* **Problem statement**
Below are the entries; give again exactly the lines from the one mentioning "index tip: (148, 277)" through the one mentioning "middle tip: (190, 280)", inclusive.

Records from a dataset
====
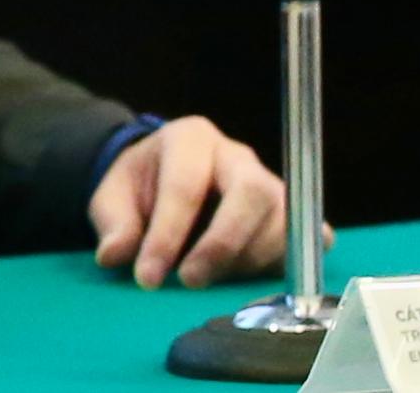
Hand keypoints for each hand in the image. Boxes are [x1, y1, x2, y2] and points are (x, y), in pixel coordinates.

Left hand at [91, 117, 293, 289]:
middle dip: (221, 245)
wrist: (166, 179)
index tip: (148, 277)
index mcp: (190, 139)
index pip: (186, 185)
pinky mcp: (292, 214)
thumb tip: (113, 255)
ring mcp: (271, 184)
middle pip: (250, 194)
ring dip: (247, 261)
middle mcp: (238, 156)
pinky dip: (287, 262)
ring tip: (211, 280)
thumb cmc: (142, 186)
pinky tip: (255, 278)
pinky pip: (306, 237)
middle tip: (190, 280)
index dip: (167, 235)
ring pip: (281, 221)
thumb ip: (114, 224)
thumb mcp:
====
* **Result of the task**
index tip: (148, 277)
index mcp: (190, 139)
index pip: (186, 185)
pinky mcp: (292, 214)
thumb tip: (113, 255)
ring mcp: (271, 184)
middle pip: (250, 194)
ring dip: (247, 261)
middle mcp: (238, 156)
pinky dip: (287, 262)
ring tip: (211, 280)
thumb cmc: (142, 186)
pinky tip: (255, 278)
pinky pip: (306, 237)
middle tip: (190, 280)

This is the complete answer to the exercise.